受診についてQ&A てんかんで受診したいのですが、どうすればいいですか?
答え

お電話でご予約ください。
※ 他院でてんかんと言われたが本当だろうか、現在治療を受けているが発作が止まらない、主治医に尋ねても今ひとつ説明が曖昧なため不安でどうしたらいいか分からない、などの悩みをお持ちの方の相談も応じます。既にかかっておられる病院・診療所から紹介状をいただける方は、紹介状をご持参ください。紹介状がない場合は、今までの経過と、お薬を服用されている場合は薬の名前と量をお教えください。お薬手帳をお持ちの場合は、ご持参ください。初診は問診に時間がかかりますので、時間に余裕を持っておいでください。
※ 現在、通院医療費公費負担制度を利用して通院されていて転院を希望される場合は、お住いの市町村で事前に医療機関の変更手続きをしていただければ、引き続き利用できます。ご不明なことがあれば、お電話でお問い合わせください。

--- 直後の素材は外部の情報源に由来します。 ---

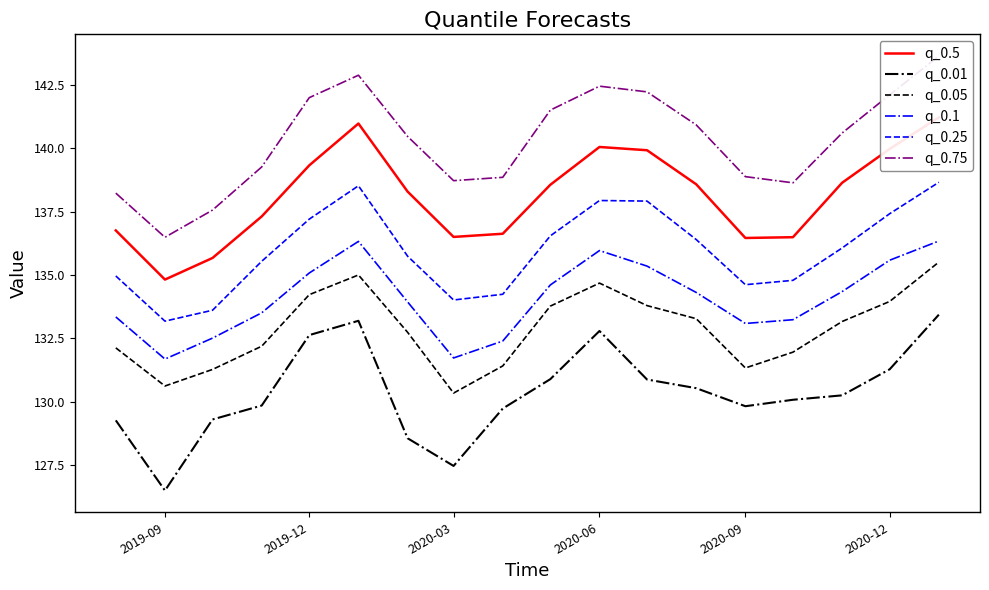

At how many categories does at least one series exceed 129?

18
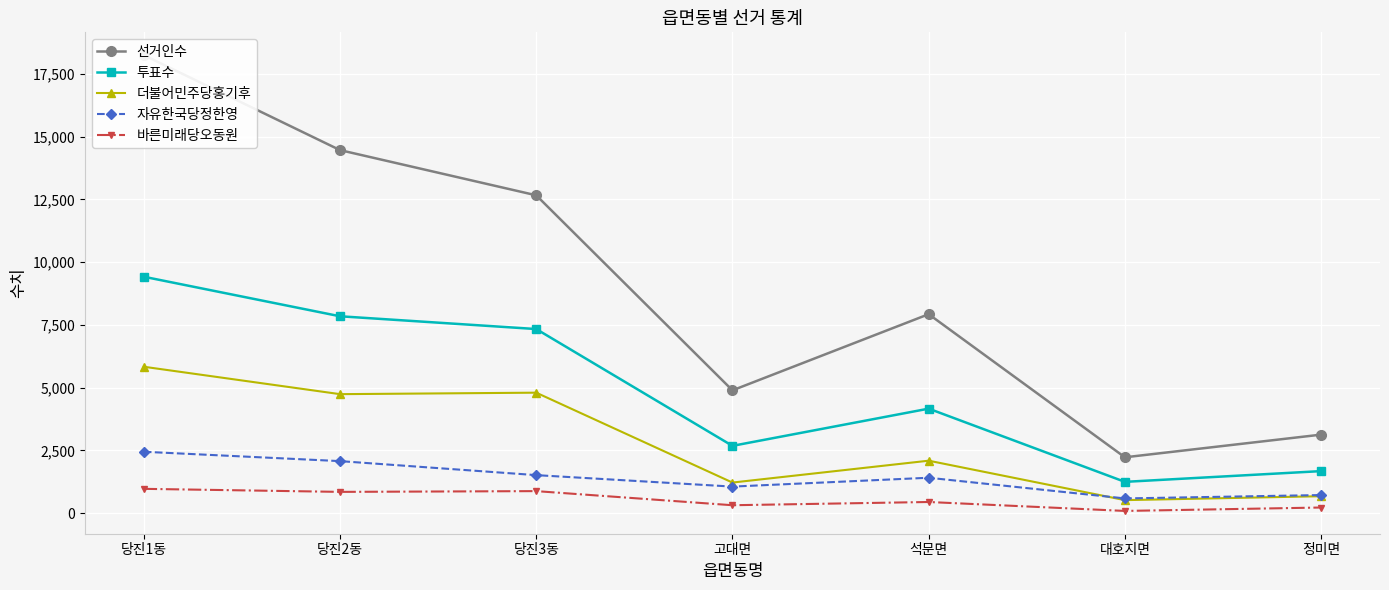

What is the sum of the 바른미래당오동원 values at 당진3동 and 당진1동?

1853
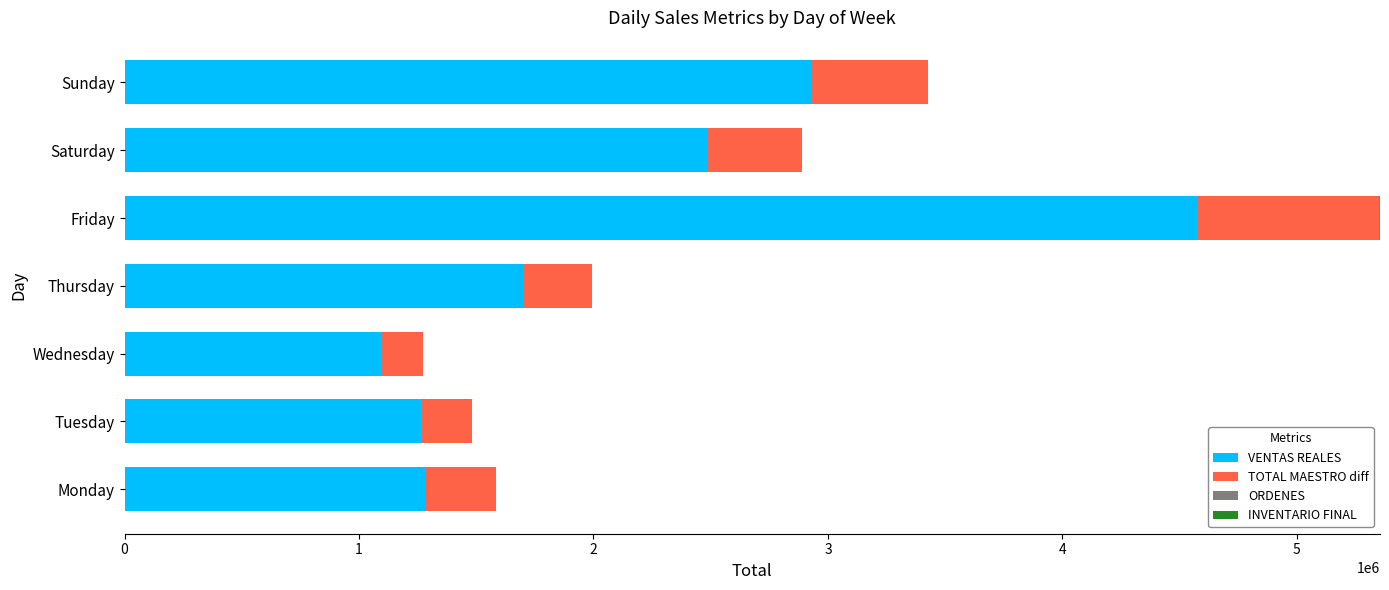

At which category is the sum across all series the highest?

Friday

子供の発達について相談したいのですが、どうすればいいですか?
答え
発達外来は完全予約制です。年齢や症状によっては対応できない場合がありますので、必ずお電話でお問い合わせの上、ご予約ください。
※ 主に小児の自閉スペクトラム症・注意欠如多動症・知的発達症(精神遅滞)の診断と生活指導、および合併するてんかん・行動障害・睡眠障害に対する治療を行っています。
※ 受診の際、生まれてからの経過・現在困っておられること・相談したいことなどを記入してきてください。紹介状のある方はご持参下さい。限られた時間を有効に使うため、ご理解とご協力をお願いいたします。
発達外来ではどのようなことをするのですか?
答え
初診はご家族の方のみで受診していただき、医師から成育歴及び現在の様子などをお伺いします。後日、子ども同伴の受診で、担当医師からご家族に療育アドバイスを行い、その後の発達フォローを行います。必要に応じて、心理発達検査・脳波検査(神経発達症に伴うてんかん、てんかんに伴う神経発達症は多いといわれています)、心理士の対応を行います。ご家族のご希望により、幼稚園や学校などに意見書をお書きし、家庭―教育機関―医療機関の連携を図るよう心がけています。
精神症状(眠れない・不安が強い・やる気がしない・憂鬱・イライラするなど)について 相談したいのですが?
答え
電話でご予約ください。診察の当日は、ご本人のみでも、ご家族同伴でもかまいません。現在、他の病院にかかっておられる場合は、紹介状をいただいて来てください。紹介状がない場合は、今までの経緯やお気持ちをある程度まとめてきていただくと、診察がスムーズに進みます。限られた時間を有効に使うため、ご理解とご協力をお願いいたします。